What is needed
Collect every line of the records below that contains the string "date", and copy each one out. Case counts.

-- Begin Record list --

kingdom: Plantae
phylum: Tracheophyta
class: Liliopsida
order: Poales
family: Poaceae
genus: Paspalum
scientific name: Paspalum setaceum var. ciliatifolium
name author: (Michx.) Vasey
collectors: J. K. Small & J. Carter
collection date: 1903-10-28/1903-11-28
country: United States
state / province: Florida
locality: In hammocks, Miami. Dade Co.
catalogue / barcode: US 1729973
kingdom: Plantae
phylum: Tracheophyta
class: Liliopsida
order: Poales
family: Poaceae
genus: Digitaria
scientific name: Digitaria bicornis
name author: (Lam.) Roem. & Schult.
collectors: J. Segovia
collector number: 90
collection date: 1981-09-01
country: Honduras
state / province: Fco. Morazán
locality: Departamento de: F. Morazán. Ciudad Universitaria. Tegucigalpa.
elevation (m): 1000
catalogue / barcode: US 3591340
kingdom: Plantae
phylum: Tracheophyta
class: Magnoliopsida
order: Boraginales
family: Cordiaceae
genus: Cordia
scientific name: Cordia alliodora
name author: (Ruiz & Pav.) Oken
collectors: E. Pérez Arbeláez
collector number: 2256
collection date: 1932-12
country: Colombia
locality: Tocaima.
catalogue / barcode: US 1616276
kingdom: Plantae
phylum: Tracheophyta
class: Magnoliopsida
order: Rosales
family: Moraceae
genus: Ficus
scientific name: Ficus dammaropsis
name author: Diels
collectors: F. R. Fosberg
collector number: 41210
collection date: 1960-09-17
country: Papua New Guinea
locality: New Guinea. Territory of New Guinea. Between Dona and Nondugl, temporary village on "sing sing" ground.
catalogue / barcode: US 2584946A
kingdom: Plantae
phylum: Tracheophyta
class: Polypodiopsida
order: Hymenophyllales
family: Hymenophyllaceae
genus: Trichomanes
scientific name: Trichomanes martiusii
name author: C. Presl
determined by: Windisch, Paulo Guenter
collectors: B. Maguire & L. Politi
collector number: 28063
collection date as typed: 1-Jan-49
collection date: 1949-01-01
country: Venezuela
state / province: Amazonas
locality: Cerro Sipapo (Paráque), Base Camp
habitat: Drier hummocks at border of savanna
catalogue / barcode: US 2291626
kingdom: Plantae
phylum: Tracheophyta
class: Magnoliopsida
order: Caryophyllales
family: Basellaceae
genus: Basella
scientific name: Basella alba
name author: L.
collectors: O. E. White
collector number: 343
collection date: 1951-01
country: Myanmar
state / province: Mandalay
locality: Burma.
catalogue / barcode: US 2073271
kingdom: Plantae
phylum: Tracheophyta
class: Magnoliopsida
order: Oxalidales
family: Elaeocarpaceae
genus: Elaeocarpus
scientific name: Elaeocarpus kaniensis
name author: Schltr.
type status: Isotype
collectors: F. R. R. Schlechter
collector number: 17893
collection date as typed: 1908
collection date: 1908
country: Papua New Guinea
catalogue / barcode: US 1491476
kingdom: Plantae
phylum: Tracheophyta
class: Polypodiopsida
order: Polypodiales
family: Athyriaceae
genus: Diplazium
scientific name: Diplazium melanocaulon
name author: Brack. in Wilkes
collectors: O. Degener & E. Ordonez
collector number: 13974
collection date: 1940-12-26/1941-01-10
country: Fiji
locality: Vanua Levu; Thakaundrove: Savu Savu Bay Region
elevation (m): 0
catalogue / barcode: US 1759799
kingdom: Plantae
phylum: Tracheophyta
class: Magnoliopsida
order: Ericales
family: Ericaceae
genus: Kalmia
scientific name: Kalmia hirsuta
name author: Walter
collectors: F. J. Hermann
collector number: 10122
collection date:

-- End Record list --

Exercise response
collection date: 1903-10-28/1903-11-28
collection date: 1981-09-01
collection date: 1932-12
collection date: 1960-09-17
collection date as typed: 1-Jan-49
collection date: 1949-01-01
collection date: 1951-01
collection date as typed: 1908
collection date: 1908
collection date: 1940-12-26/1941-01-10
collection date:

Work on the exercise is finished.